Trotz der jüngsten Kurserholung steht die Commerzbank-Aktie in der MDax-Rangliste der Tops und Flops im ersten Halbjahr 2020 wieder im unteren Drittel, nachdem sie 2019 knapp fünf Prozent abgegeben hatte und damit zu den wenigen Verlierern unter den deutschen Standardaktien gehört hatte. Mittel- und langfristig sieht die Bilanz noch schlechter aus. Auf Sicht von fünf Jahren summieren sich die Verluste auf 66 Prozent, über zehn Jahre gesehen sogar auf fast 90 Prozent.

Wegen der immensen Verluste hatte die Bank im September 2018 den Platz im Dax räumen müssen - ausgerechnet für den damals noch hoch im Kurs stehenden Zahlungsdienstleister Wirecard, der inzwischen im Strudel eines Bilanzskandals und Insolvenz anmelden musste. Doch mit einem Börsenwert von gerade mal noch knapp fünf Milliarden Euro ist die Commerzbank kein Kandidat für die Rückkehr in den Dax im Herbst, wenn Wirecard den deutschen Leitindex verlassen muss.

Auflistung zur Aufgabe:
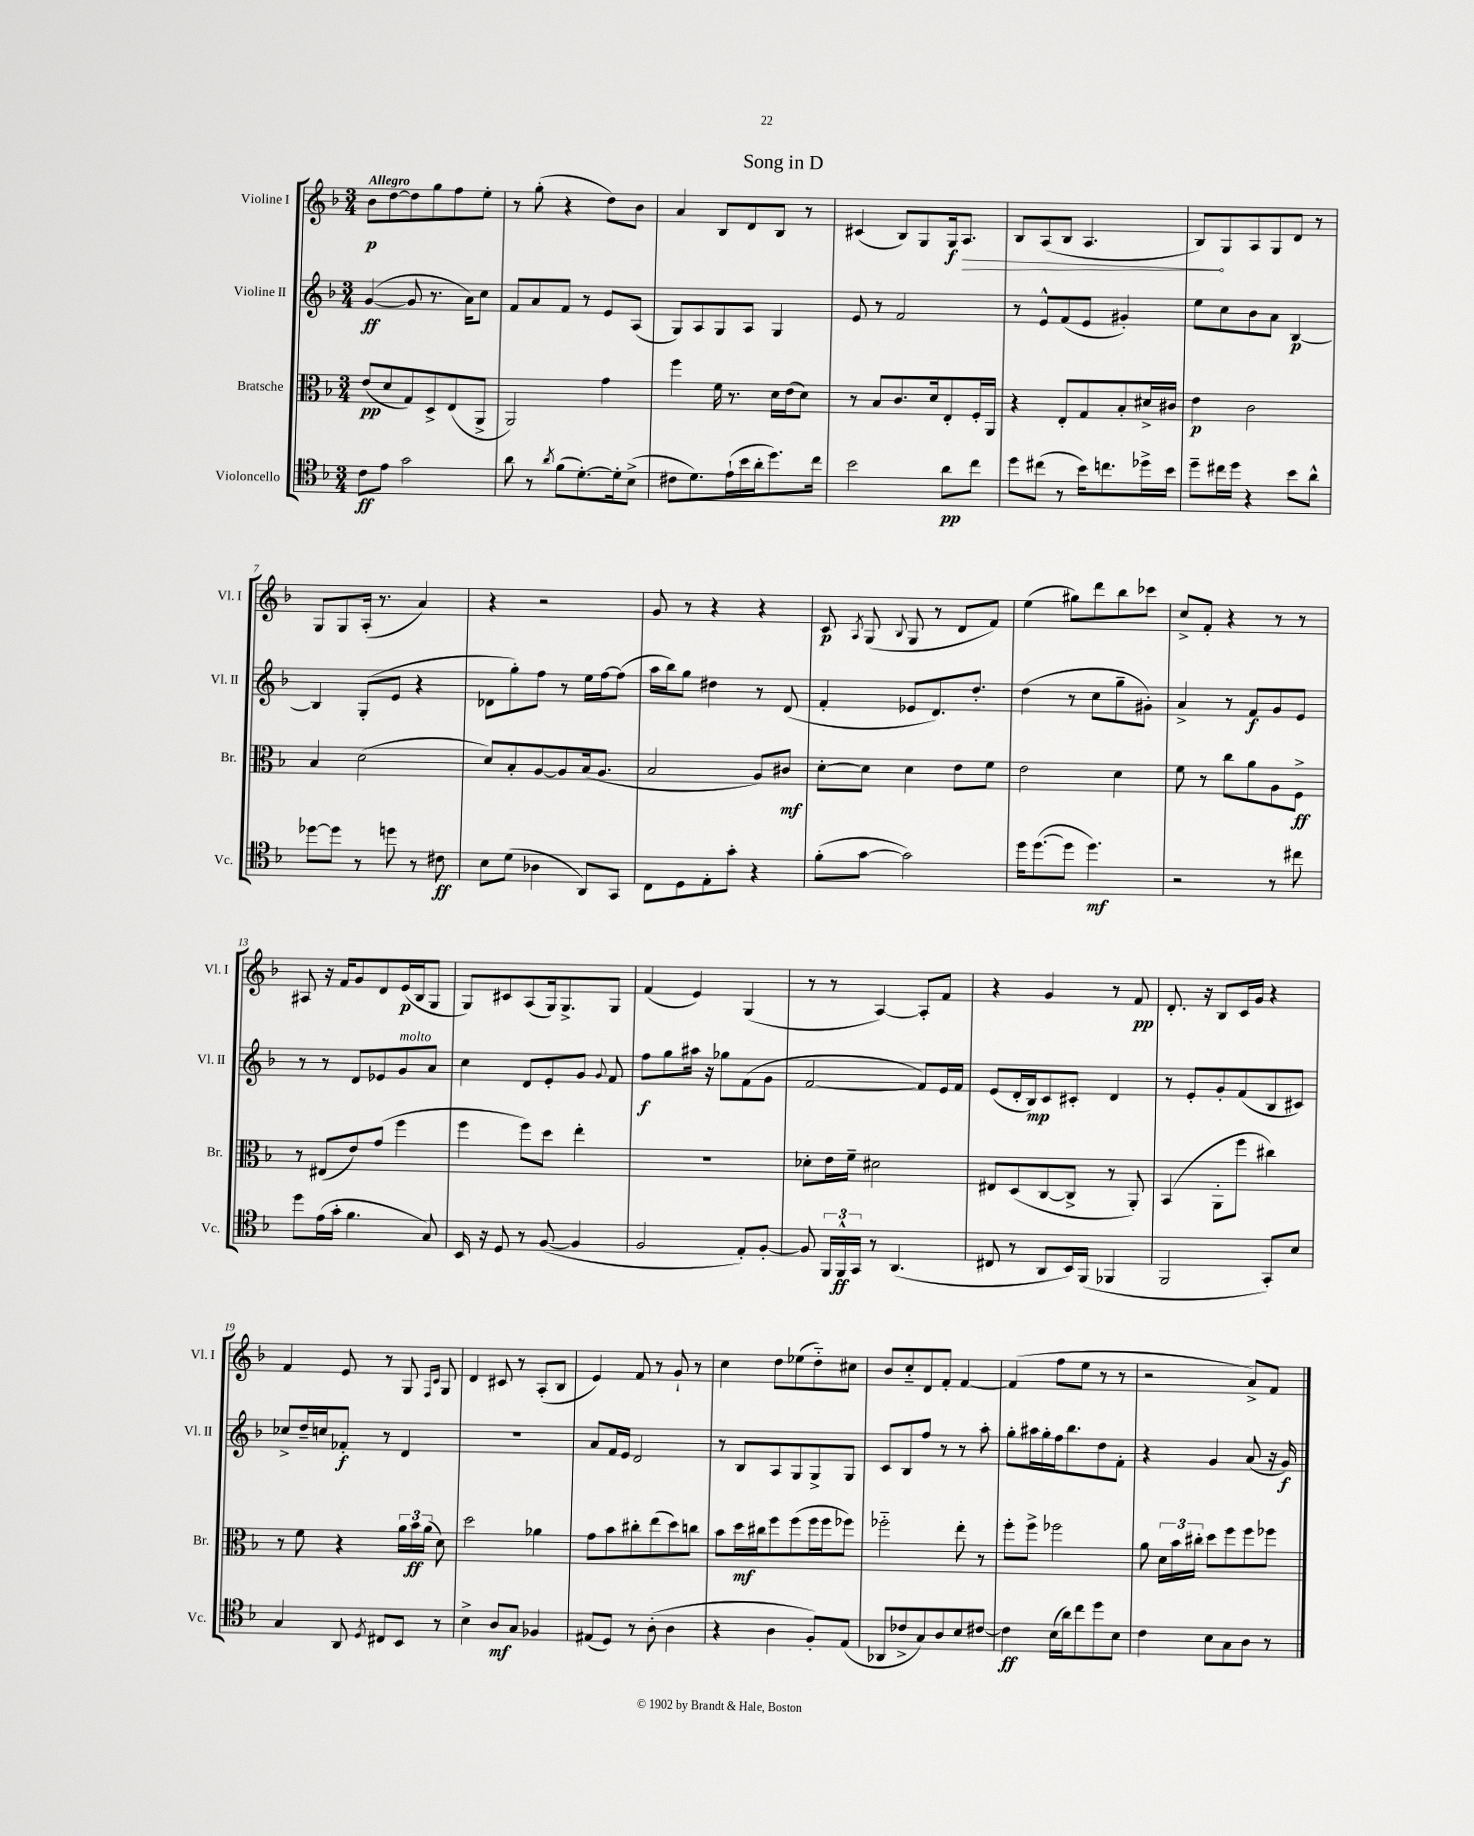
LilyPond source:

\header { title = "Song in D" }
<<
\new StaffGroup <<
\new Staff = "s0" \with { instrumentName = "Violine I" shortInstrumentName = "Vl. I" } {
    \clef treble \key f \major \numericTimeSignature \time 3/4 \tempo "Allegro"
    \autoBeamOff bes'8[\p d''8~ d''8 g''8 f''8 e''8]-. |
    r8 g''8-.( r4 d''8[) bes'8] |
    a'4 bes8[ d'8 bes8] r8 |
    cis'4( bes8[) g8 g16\f \once \override Hairpin.circled-tip = ##t a8.]\> |
    bes8[ a8( bes8] a4. |
    bes8[\!) g8 a8 g8 d'8] r8 |
    g8[ g8 a16]-.( r8. a'4) |
    r4 r2 |
    g'8 r8 r4 r4 |
    c'8\p \acciaccatura { a8 } g8( \appoggiatura { bes8 } g8 r8 d'8[ f'8]) |
    e''4( gis''8[) d'''8 bes''8 ces'''8] |
    c''8[-> f'8]-. r4 r8 r8 |
    ais8 r16 f'16[ g'8 d'8 e'16\p( bes16 g8] |
    g8[) cis'8 a8( g16) g8.-> g8] |
    f'4( e'4) g4( |
    r8 r8 a4~) a8[-. f'8] |
    r4 g'4 r8 f'8\pp |
    d'8.-. r16 bes8[ c'16 g'16] r4 |
    f'4 e'8 r8 g8 \grace { f16[ c'16] } g8 |
    d'4 cis'8 r8 a8[-.( bes8] |
    e'4) f'8 r8 g'8-! r8 |
    c''4 d''8[ ees''8( d''8-_) cis''8] |
    bes'8[ c''8-_ d'8 f'8]-. f'4~ |
    f'4( f''8[ e''8] r8 r8 |
    r2 a'8[->) f'8] \bar "|." |
}
\new Staff = "s1" \with { instrumentName = "Violine II" shortInstrumentName = "Vl. II" } {
    \clef treble \key f \major \numericTimeSignature \time 3/4
    \autoBeamOff g'4~\ff( g'8 r8. a'16[) c''8] |
    f'8[ a'8 f'8] r8 e'8[ a8]( |
    g8[) a8 g8 a8] g4 |
    e'8 r8 f'2 |
    r8 e'8[-^ f'8( e'8] gis'4-.) |
    e''8[ c''8 bes'8 a'8] bes4~\p |
    bes4 g8[-.( e'8] r4 |
    des'8[ g''8-.) f''8] r8 e''16[ f''16~ f''8]( |
    a''16[ bes''16) g''8] dis''4 r8 d'8( |
    f'4-. ees'8[ d'8.) d''8.]-. |
    d''4( r8 c''8[ g''8-- gis'8]-.) |
    a'4-> r8 f'8[\f g'8 e'8] |
    r8 r8 d'8[ ees'8 g'8^\markup { \italic "molto" } a'8] |
    c''4 d'8[ e'8-. g'8] \appoggiatura { g'8 } f'8 |
    f''8[\f g''8 ais''16] r16 ges''8[ f'8( g'8] |
    f'2~ f'8[) e'16 f'16] |
    e'8[( d'16-. bes16\mp) c'8 cis'8]-. d'4 |
    r8 e'8[-. g'8-. f'8( bes8 cis'8]) |
    ces''8[-> d''16-- c''16 fes'8]-.\f r8 d'4 |
    R2. |
    a'8[ f'16 e'16] d'2 |
    r8 bes8[ a8 g8 g8-> g8] |
    c'8[ bes8 f''8] r8 r8 a''8-. |
    g''8[-. ais''16 g''16-. f''16 bes''8. d''8 f'8]-. |
    r4 g'4 a'8( r16 g'16\f) \bar "|." |
}
\new Staff = "s2" \with { instrumentName = "Bratsche" shortInstrumentName = "Br." } {
    \clef alto \key f \major \numericTimeSignature \time 3/4
    \autoBeamOff e'8[\pp( d'8 g8) d8-> e8( a,8]-> |
    a,2) g'4 |
    f''4 f'16 r8. d'16[ e'16( d'8]) |
    r8 bes8[ c'8. d'16 e8-. f16-. a,16] |
    r4 e8[-. g8 bes8-. dis'16-> cis'16] |
    e'4\p c'2 |
    bes4 d'2( |
    d'8[) bes8-. a8~ a8 bes16( a8.] |
    bes2 a8[) cis'8]\mf |
    d'8[~-. d'8] d'4 e'8[ f'8] |
    e'2 d'4 |
    f'8 r8 c''8[ a'8 a8 f8]->\ff |
    r8 eis8[( e'8) g'8]( f''4 |
    f''4 f''8[) d''8] e''4-. |
    R2. |
    des'8[-. e'16 f'16]-- dis'2 |
    eis8[ d8( c8~ c8]-> r8 a,8-.) |
    bes,4( a,8[-. f''8] cis''4) |
    r8 f'8 r4 \tuplet 3/2 { a'16[ bes'16\ff a'16]( } d'8) |
    d''2 aes'4 |
    g'8[ bes'8 cis''8-. e''8( d''8) c''8] |
    bes'8[ d''16\mf cis''16 f''8 f''8( f''16 f''16 fes''8]) |
    fes''2-_ e''8-. r8 |
    f''8[-. f''8]-> fes''2 |
    a'8 \tuplet 3/2 { d'16[ bes'16 cis''16]-. } d''8[ f''8 f''8 fes''8] \bar "|." |
}
\new Staff = "s3" \with { instrumentName = "Violoncello" shortInstrumentName = "Vc." } {
    \clef tenor \key f \major \numericTimeSignature \time 3/4
    \autoBeamOff c'8[\ff e'8] g'2 |
    a'8 r8 \acciaccatura { a'8 } f'8[( d'8.~-.) d'16-. bes8]->( |
    cis'8[ d'8.) e'16-!( bes'16 a'16-. d''8.) c''16] |
    bes'2 a'8[\pp c''8] |
    d''8[ cis''8]( r8 bes'16[) c''8. des''16-> bes'16] |
    d''8[-- cis''16 d''16] r4 bes'8[ a'8]-^ |
    des''8[~ des''8] r8 d''8 r8 cis'8\ff |
    bes8[ d'8]( aes4 a,8[) g,8] |
    c8[ d8 e8-. g'8]-. r4 |
    f'8[-.( g'8]~ g'2) |
    d''16[ d''8.~( d''8] d''4.\mf) |
    r2 r8 cis''8 |
    d''8[ e'16( g'16]-. f'4. g8) |
    bes,16 r16 d8 r8 f8~( f4 |
    f2 e8[-.) f8]~-. |
    f8 \tuplet 3/2 { f,16[ f,16-^\ff g,16] } r8 a,4.( |
    cis8 r8 a,8[ bes,16) f,16]( fes,4 |
    f,2 g,8[-.) bes8] |
    g4 a,8 \acciaccatura { d8 } cis8[ bes,8] r8 |
    bes4-> a8[\mf g8] fes4 |
    eis8[( d8]) r8 a8-.( a4 |
    r4 a4 f8[-.) e8]( |
    aes,8[ ces'8-> g8) a8 bes8 cis'8]~ |
    cis'4\ff bes16[( a'16) c''8 d''8 bes8] |
    c'4 bes8[ g8 a8] r8 \bar "|." |
}
>>
>>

Kurze Aufgabe A: Übertrage den Satz „Mittel- und langfristig sieht die Bilanz noch schlechter aus.“ aus dem Text über die Commerzbank-Aktie ins Englische.
Kurze Aufgabe B: Zieh aus der Auflistung jede Zeile heraus, in der die Zeichenfolge „acciaccatura“ vorkommt.

Fertige Antwort A: Over the medium and long term, the track record looks even worse.

Fertige Antwort B:
    c'8\p \acciaccatura { a8 } g8( \appoggiatura { bes8 } g8 r8 d'8[ f'8]) |
    a'8 r8 \acciaccatura { a'8 } f'8[( d'8.~-.) d'16-. bes8]->( |
    g4 a,8 \acciaccatura { d8 } cis8[ bes,8] r8 |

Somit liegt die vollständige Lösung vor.